▶ **Brief**
Within the material below, transcribe exactly the lines from the one holding "Timur Abdullaev, community" through the one holding "Funding for TB", keeping both ends and skipping the rest.
============
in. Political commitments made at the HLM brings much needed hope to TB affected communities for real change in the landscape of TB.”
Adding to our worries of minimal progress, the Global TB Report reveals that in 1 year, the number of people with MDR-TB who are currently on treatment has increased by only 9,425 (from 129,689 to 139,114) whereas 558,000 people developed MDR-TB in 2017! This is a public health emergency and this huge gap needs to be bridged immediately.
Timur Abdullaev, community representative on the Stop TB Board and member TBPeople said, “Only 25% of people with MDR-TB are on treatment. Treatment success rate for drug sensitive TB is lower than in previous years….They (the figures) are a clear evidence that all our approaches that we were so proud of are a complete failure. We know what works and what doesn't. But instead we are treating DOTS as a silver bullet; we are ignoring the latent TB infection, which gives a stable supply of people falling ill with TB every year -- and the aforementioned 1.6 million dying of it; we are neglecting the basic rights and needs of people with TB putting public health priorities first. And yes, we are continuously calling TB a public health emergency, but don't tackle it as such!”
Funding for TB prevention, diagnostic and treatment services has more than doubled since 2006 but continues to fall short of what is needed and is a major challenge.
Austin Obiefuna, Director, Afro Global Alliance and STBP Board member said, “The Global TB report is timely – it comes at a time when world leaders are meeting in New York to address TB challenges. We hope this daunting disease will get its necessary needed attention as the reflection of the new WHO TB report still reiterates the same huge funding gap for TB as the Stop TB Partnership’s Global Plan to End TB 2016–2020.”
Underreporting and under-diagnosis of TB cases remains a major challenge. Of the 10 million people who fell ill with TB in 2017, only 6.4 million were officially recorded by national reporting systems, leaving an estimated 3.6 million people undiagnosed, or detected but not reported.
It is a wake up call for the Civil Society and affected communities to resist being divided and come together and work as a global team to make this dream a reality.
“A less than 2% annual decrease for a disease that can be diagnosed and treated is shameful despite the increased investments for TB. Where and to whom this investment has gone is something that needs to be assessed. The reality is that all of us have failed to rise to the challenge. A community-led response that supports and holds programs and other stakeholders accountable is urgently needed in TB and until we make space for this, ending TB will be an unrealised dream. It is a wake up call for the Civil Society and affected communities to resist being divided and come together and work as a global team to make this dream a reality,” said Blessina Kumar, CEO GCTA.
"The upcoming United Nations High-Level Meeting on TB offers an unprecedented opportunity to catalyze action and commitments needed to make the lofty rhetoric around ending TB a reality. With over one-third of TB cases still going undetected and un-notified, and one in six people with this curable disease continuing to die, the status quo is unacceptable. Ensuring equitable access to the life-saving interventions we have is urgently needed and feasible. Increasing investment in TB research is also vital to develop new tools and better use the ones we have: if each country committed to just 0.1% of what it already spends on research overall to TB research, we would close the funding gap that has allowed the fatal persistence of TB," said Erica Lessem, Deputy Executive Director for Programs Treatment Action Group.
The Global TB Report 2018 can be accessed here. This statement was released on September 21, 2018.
============
▶ **Problem solution**
Timur Abdullaev, community representative on the Stop TB Board and member TBPeople said, “Only 25% of people with MDR-TB are on treatment. Treatment success rate for drug sensitive TB is lower than in previous years….They (the figures) are a clear evidence that all our approaches that we were so proud of are a complete failure. We know what works and what doesn't. But instead we are treating DOTS as a silver bullet; we are ignoring the latent TB infection, which gives a stable supply of people falling ill with TB every year -- and the aforementioned 1.6 million dying of it; we are neglecting the basic rights and needs of people with TB putting public health priorities first. And yes, we are continuously calling TB a public health emergency, but don't tackle it as such!”
Funding for TB prevention, diagnostic and treatment services has more than doubled since 2006 but continues to fall short of what is needed and is a major challenge.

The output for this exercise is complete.